I thought that for direct semiconductors, we don't have phonon excitations.. But okay, I was probably wrong here.
 A: Here is an image of the photoluminescence from bulk CdTe layers in a heterostructure device take from this reference https://doi.org/10.1063/1.4803911. Hopefully we can agree that the energy of the emitted light is in the range 1.4-1.5eV, which agrees with your band gap value.
So we can also say that electron holes pair exist in the material with this energy difference, therefore there is some non-zero oscillator strength coupling the electron and hole states, therefore the material will also absorb and emit at this energy. In fact that’s a thermodynamic requirement via Kirchoff’s law.
I think you are reading about using CdTe as a particle detector, this will have certain constraints and limits of applicability, and may explain why the higher value is used as a figure of merit.
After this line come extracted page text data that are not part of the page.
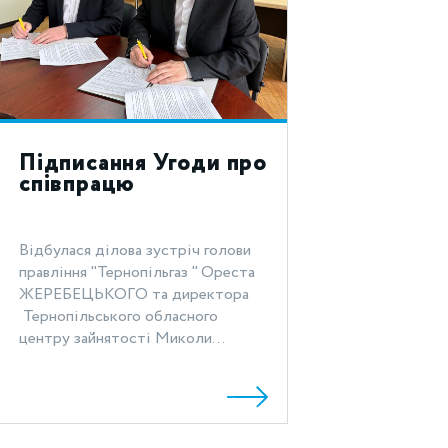
Підписання Угоди про
співпрацю
Відбулася ділова зустріч голови
правління "Тернопільгаз " Ореста
ЖЕРЕБЕЦЬКОГО та директора
Тернопільського обласного
центру зайнятості Миколи...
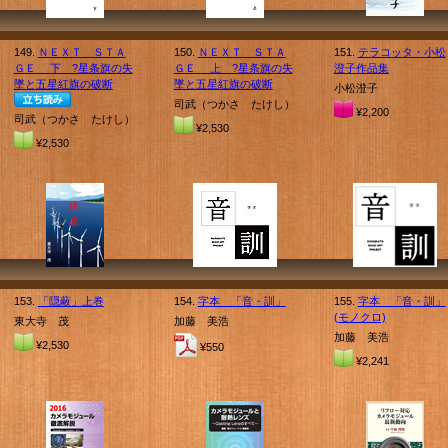
149.
ＮＥＸＴ ＳＴＡ
150.
ＮＥＸＴ ＳＴＡ
151.
テラコッタ・小松
ＧＥ 下 ?星条旗の失
ＧＥ 上 ?星条旗の失
澄子作品集
墜と五星紅旗の破断
墜と五星紅旗の破断
小松澄子
司武（つかさ たけし）
¥2,200
司武（つかさ たけし）
¥2,530
¥2,530
153.
「隠蔽」上巻
154.
字本 「音・訓」
155.
字本 「音・訓」
(モノクロ)
東大寺 茂
加藤 美浩
加藤 美浩
¥2,530
¥550
¥2,241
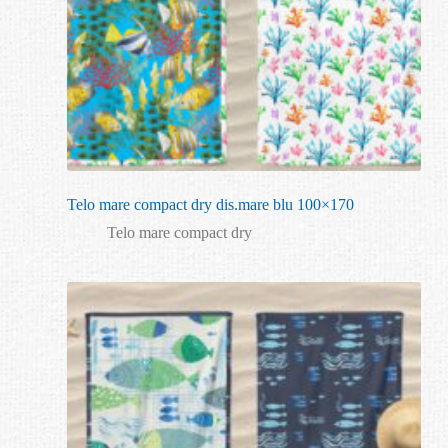
Telo mare compact dry dis.mare blu 100×170
Telo mare compact dry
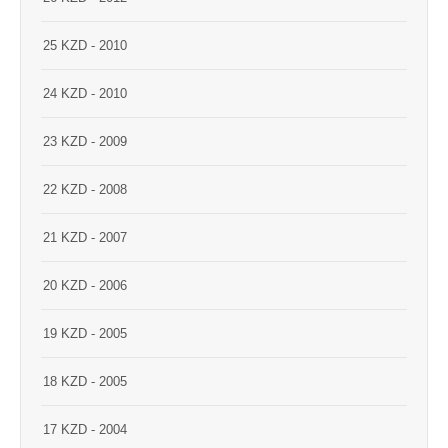
25 KZD - 2010
24 KZD - 2010
23 KZD - 2009
22 KZD - 2008
21 KZD - 2007
20 KZD - 2006
19 KZD - 2005
18 KZD - 2005
17 KZD - 2004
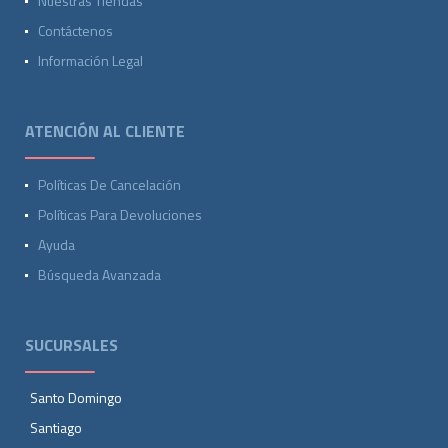
Nuestras Tiendas
Contáctenos
Información Legal
ATENCIÓN AL CLIENTE
Políticas De Cancelación
Políticas Para Devoluciones
Ayuda
Búsqueda Avanzada
SUCURSALES
Santo Domingo
Santiago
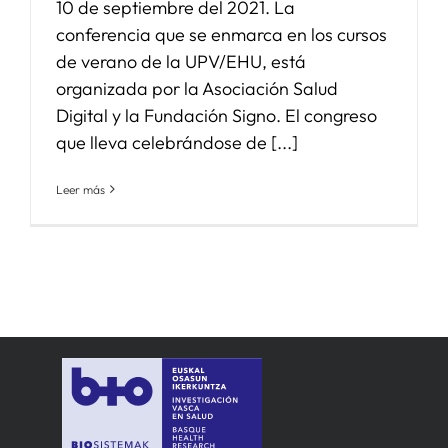
10 de septiembre del 2021. La
conferencia que se enmarca en los cursos
de verano de la UPV/EHU, está
organizada por la Asociación Salud
Digital y la Fundación Signo. El congreso
que lleva celebrándose de [...]
Leer más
But if we characterise the band structure, it absorbs and emits fine around 1.45eV
It could also be that the 4.4eV in the table is the electron affinity: the energy to promote an electron from the conduction band to the vacuum level. Which I guess would make sense if using the photoelectric effect to detect particles.

A: The exciton creation energy should be the direct band gap energy minus the binding energy, which is small. Here the value of 1.6 eV is given for the exciton energy in CdTe: https://www.nextnano.com/manual/nextnano3/tutorials/exciton_1D.html
A: The band gap is the minimum amount of energy needed to produce an e/h pair (1.44 eV in CdTe). But if you input 1.44 eV the energy can also be used to
heat up the lattice. Therefore, on AVERAGE 4.43 eV are consumed per produced e/h pair, because from one event to the next different amounts of energy are dissipated into e/h creation and elsewhere, most notably into lattice oscillations (phonon creation). This, to first order, has nothing to do with whether a material is an indirect or direct semiconductor. The latter means that in addition to energy transfer also (crystal) momentum transfer is required for a transition from valence to conduction band.